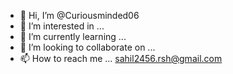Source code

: 
- 👋 Hi, I’m @Curiousminded06
- 👀 I’m interested in ...
- 🌱 I’m currently learning ...
- 💞️ I’m looking to collaborate on ...
- 📫 How to reach me ... sahil2456.rsh@gmail.com

<!---
Curiousminded06/Curiousminded06 is a ✨ special ✨ repository because its `README.md` (this file) appears on your GitHub profile.
You can click the Preview link to take a look at your changes.
--->
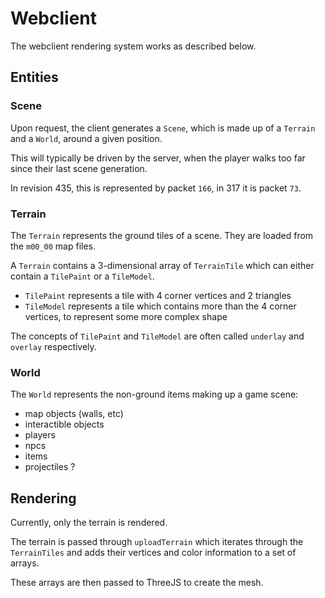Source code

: # Webclient

The webclient rendering system works as described below.

## Entities

### Scene

Upon request, the client generates a `Scene`, which is made up of a `Terrain` and a `World`, around a given position.

This will typically be driven by the server, when the player walks too far since their last scene generation.

In revision 435, this is represented by packet `166`, in 317 it is packet `73`.

### Terrain

The `Terrain` represents the ground tiles of a scene. They are loaded from the `m00_00` map files.

A `Terrain` contains a 3-dimensional array of `TerrainTile` which can either contain a `TilePaint` or a `TileModel`.

- `TilePaint` represents a tile with 4 corner vertices and 2 triangles
- `TileModel` represents a tile which contains more than the 4 corner vertices, to represent some more complex shape

The concepts of `TilePaint` and `TileModel` are often called `underlay` and `overlay` respectively.

### World

The `World` represents the non-ground items making up a game scene:

- map objects (walls, etc)
- interactible objects
- players
- npcs
- items
- projectiles ?

## Rendering

Currently, only the terrain is rendered.

The terrain is passed through `uploadTerrain` which iterates through the `TerrainTiles` and adds their vertices and color information to a set of arrays.

These arrays are then passed to ThreeJS to create the mesh.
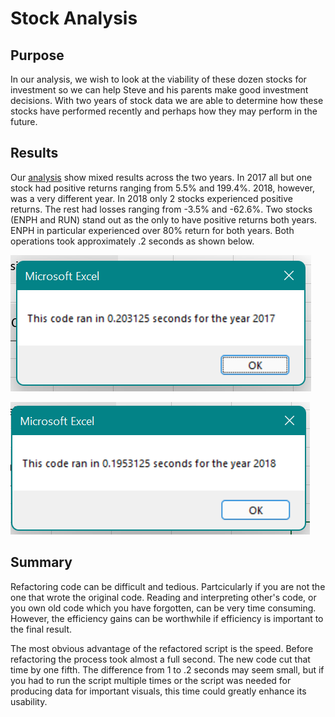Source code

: # Stock Analysis

## Purpose
In our analysis, we wish to look at the viability of these dozen stocks for investment so we can help Steve and his parents make good investment decisions. With two years of stock data we are able to determine how these stocks have performed recently and perhaps how they may perform in the future.

## Results
Our [analysis](VBA_Challenge.xlsm) show mixed results across the two years. In 2017 all but one stock had positive returns ranging from 5.5% and 199.4%. 2018, however, was a very different year. In 2018 only 2 stocks experienced positive returns. The rest had losses ranging from -3.5% and -62.6%. Two stocks (ENPH and RUN) stand out as the only to have positive returns both years. ENPH in particular experienced over 80% return for both years. Both operations took approximately .2 seconds as shown below.

![2017](resources/VBA_Challenge_2017.png)

![2018](resources/VBA_Challenge_2018.png)

## Summary

Refactoring code can be difficult and tedious. Partcicularly if you are not the one that wrote the original code. Reading and interpreting other's code, or you own old code which you have forgotten, can be very time consuming. However, the efficiency gains can be worthwhile if efficiency is important to the final result.

The most obvious advantage of the refactored script is the speed. Before refactoring the process took almost a full second. The new code cut that time by one fifth. The difference from 1 to .2 seconds may seem small, but if you had to run the script multiple times or the script was needed for producing data for important visuals, this time could greatly enhance its usability.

◆ **WORK TASK**: Across the material above, how many lines include the string "corner"? Only the number is wanted.

◆ **RESULT OF THE TASK**: 2